皮肉なことにそんな100周年のお祝いと同時進行で、世界金融危機が始まっていた。これが、HBSに転換を促したもうひとつのきっかけとなる。


世界金融危機はHBSにいくつかの変化をもたらした。まず、売上の減少を見越した徹底的なコストカットである。

 また、さらに重要だったのは、これまでの自分たちの教育は本当に正しかったのだろうか、という深い自省である。


 HBSは世界金融危機震源地となったアメリカの金融業界に数多くの卒業生を輩出していた。「世界を変えるリーダーを育成する」という理念を掲げてきたが、本当に世界をよい方向に変えるリーダーを育成できていたのか?もしできていたらそもそもあの危機は起こらなかったのではないか?自分たちの教育がむしろ原因を作ってしまったのではないか?

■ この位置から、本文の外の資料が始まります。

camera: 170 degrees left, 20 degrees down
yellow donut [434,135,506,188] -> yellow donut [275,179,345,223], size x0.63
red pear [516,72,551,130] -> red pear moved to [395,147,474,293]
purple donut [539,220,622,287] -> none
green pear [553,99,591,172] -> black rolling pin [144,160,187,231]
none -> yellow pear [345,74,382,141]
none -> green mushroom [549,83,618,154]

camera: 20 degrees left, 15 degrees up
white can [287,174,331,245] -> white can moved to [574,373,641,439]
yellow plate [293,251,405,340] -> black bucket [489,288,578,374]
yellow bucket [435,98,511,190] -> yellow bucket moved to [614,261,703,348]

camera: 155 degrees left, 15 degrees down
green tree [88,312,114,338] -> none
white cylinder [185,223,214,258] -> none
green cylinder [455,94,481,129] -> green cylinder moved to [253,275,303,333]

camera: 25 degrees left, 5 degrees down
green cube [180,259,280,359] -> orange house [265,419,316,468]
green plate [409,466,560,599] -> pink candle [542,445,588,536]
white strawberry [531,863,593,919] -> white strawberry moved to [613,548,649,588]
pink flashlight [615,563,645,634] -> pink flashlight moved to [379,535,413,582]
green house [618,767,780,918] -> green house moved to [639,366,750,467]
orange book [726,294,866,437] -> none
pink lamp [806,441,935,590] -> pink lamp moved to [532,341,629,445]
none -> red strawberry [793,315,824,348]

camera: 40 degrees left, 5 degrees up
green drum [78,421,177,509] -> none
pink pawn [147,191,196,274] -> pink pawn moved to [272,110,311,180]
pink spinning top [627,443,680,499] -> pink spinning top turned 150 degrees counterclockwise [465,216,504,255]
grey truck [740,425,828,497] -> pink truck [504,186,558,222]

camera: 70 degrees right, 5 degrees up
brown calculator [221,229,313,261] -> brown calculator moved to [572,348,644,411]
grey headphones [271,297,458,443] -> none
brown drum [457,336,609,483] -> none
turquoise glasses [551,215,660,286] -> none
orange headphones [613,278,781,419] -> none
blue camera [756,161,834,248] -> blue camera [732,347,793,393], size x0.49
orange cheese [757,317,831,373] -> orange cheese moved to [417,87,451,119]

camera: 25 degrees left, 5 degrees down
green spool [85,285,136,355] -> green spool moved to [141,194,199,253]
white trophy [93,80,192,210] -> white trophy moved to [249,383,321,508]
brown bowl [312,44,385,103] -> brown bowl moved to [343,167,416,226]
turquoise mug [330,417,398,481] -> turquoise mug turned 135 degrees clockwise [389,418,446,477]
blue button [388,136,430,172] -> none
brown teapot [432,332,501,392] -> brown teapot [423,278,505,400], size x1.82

 この自省をもとに、金融危機前から考えていた未来のMBA教育のあり方について、さらに追加の分析や考察を行ったうえで、結論を出した。未来のMBA教育を考える一連の議論をリードしたHBSの教授らは、結論の核をknowing(知識)、doing(実践)、being(価値観、信念)という3つの言葉を用いてこう説明している。


ビジネススクールがリーダーやアントレプレナーを育成したいと考えるのであれば、どのような事実、フレームワーク、理論を教えるか(“knowing”)について再検討する必要がある。また同時に、カリキュラムのバランスを見直して、経営の実践の肝となるスキル、能力、技術の開発(“doing”)、そして経営者の世界観やプロフェッショナルのアイデンティティを形成する価値観、態度、信念(“being”)により焦点を当てるべきである。


 実践(doing)のスキルがなければ、いくら知識(knowing)があっても役立たない。また自己の存在(being)からくる価値観や信念を反映した自己認識がなければ、doingのスキルも方針が定まらない中で有効に使えることはできない。


 これまでの教育は、事実、フレームワーク、理論を教えて「知識を増やす(knowing)」ことに重点を置きすぎていた。よりスキルや能力の開発につながるような「実践(doing)の場」を増やし、またすべての行動のベースとなる自身の価値観・信念の認識を深める「自分が何者であるかを知る(being)教育」を行っていかなければいけない、という結論である。つまり、これまでは頭ばかり動かしていたが、これからは実際に体も動かし、そして心を豊かにしていく。頭と体と心のバランスをとる教育をしていかなければいけない、という決意表明だ。日本の武道の世界で唱えられてきた「心・技・体」の概念に非常に近いのではないだろうか。

 新しい必修科目は「フィールド(FIELD:Field Immersion Experiences in Leadership Development)」と呼ばれる。doingとbeingに重きを置いた「フィールド基礎(感情知性)」、「グローバル知性」、「統合知性」の計3つのモジュールから構成される1年間のコースだ。これまで通り、knowingの面は、戦略、マーケティングファイナンス、会計等の必修科目をケースで学ぶことでカバーされている。